§ **Zur Aufgabe**
Entscheide für jede der folgenden Aussagen, ob sie mit dem Text über Balkonkraftwerke übereinstimmt, und antworte jeweils mit Ja oder Nein samt den entscheidenden Worten des Textes als wörtliches Zitat. 1. Balkonkraftwerke müssen vom Elektriker angeschlossen werden. 2. Die Anlage muss im Marktstammdatenregister der Bundesnetzagentur eingetragen werden. 3. Mehrere Geräte dürfen über eine Mehrfachsteckdose angeschlossen werden.

§ **Textauszug**
========================================

Mini-Solaranlagen versprechen: Privat das Klima schützen und Geld sparen. Stimmt das? Und was taugen Balkonkraftwerke von Lidl und Netto?

Inhalt:

Wie funktionieren Balkonkraftwerke?

Im Handel gibt es sie unter den Namen Balkonkraftwerk, Balkonsolaranlage, Stecker-Solargerät, Mini-Solaranlage oder Balkon-PV-Anlage: Kleine Photovoltaikanlagen für den Balkon.

Sie bestehen aus ein bis zwei Solarmodulen, die in die Steckdose gesteckt werden können. Sobald die Anlage eingesteckt wird, läuft der erzeugte Strom in den haushaltseigenen Stromkreislauf ein. Während der Nutzung sorgt sie dann dafür, dass der Stromzähler möglichst langsamer läuft.

Technische Voraussetzungen für Balkonkraftwerke

  • Mit Änderung der Installationsnorm müssen steckbare Solargeräte nicht zwangsläufig vom Elektriker angeschlossen werden, auch Laien sollen dazu in der Lage sein.  
  • Wer sich unsicher ist, ob die zu nutzende Steckdose und deren Stromkreis in Ordnung ist, sollte sich jedoch Rat vom Fachmann holen. 
  • Im Sicherungskasten sollte aus Sicherheitsgründen zudem ein FI-Schalter vorhanden sein. Diese gehören heute zum Standard.
  • Bei dem Stromzähler sollte es sich nach aktuellem Stand um einen Zähler mit Rücklaufsperre handeln. In Zukunft könnte diese Auflage jedoch wegfallen.
  • Mehrere Geräte sollten aus Sicherheitsgründen nicht über eine Mehrfachsteckdose angeschlossen werden.

Rechtliche Voraussetzungen für Balkonkraftwerke

  • Die Anlage muss aktuell noch beim Netzbetreiber angemeldet werden. Hierfür bieten viele Betreiber einfache Formulare an.
  • Die Anlage muss außerdem im Marktstammdatenregister der Bundesnetzagentur eingetragen werden.
  • Für alle, die kein Einfamilienhaus bewohnen, gilt: Bei baulichen oder Fassadenveränderungen ist es zwingend erforderlich, die Genehmigung des Vermieters oder der Wohnungseigentümergemeinschaft einzuholen. 
  • Das Bundeswirtschaftsministerium arbeitet an Erleichterungen, um Mietern zukünftig das Recht auf die Anbringung von Balkonkraftwerken zu gewähren. Außerdem soll in Zukunft eine Eintragung im Marktstammdatenregister ausreichen und die doppelte Beantragung beim Netzbetreiber entfallen. 

In Deutschland dürfen Balkonsolaranlagen derzeit maximal 600 Watt Nennleistung erzeugen. Handelsübliche Module erzeugen im Normalfall um die 400 Watt. Entsprechend können pro Haushalt bis zu zwei solcher Module angeschlossen werden.

Demnächst wird die maximale Einspeiseleistung des Wechselrichtes voraussichtlich auf 800 Watt erhöht. Die Solarmodule dürfen sogar eine Maximalleistung von bis zu 2.000 Watt erreichen. Es darf auch mehr Strom erzeugt werden, solange nicht mehr als 600, beziehungsweise 800 Watt über den Wechselrichter in den Stromkreislauf eingespeist werden.

========================================

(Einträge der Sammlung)
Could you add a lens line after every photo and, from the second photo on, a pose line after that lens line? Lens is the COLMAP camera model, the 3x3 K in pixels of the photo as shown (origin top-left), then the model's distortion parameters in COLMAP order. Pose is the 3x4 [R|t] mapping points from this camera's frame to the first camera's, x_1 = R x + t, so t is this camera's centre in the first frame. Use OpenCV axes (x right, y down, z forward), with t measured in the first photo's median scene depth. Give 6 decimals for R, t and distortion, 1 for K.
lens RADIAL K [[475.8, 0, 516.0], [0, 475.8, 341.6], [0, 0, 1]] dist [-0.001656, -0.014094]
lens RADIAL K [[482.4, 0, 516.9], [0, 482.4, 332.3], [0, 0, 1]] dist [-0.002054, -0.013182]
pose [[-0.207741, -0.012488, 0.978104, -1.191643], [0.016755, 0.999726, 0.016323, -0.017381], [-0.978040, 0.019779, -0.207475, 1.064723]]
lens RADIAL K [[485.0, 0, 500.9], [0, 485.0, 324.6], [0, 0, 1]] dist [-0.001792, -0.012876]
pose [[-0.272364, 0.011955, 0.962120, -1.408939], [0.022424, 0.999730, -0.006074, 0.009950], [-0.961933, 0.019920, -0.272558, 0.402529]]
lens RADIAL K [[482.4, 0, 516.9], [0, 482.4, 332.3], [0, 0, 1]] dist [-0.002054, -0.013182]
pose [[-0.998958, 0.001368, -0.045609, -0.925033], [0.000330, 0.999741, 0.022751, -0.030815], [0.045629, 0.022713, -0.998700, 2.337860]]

========================================

§ **Ergebnis**
1. Nein: „Mit Änderung der Installationsnorm müssen steckbare Solargeräte nicht zwangsläufig vom Elektriker angeschlossen werden“
2. Ja: „Die Anlage muss außerdem im Marktstammdatenregister der Bundesnetzagentur eingetragen werden.“
3. Nein: „Mehrere Geräte sollten aus Sicherheitsgründen nicht über eine Mehrfachsteckdose angeschlossen werden.“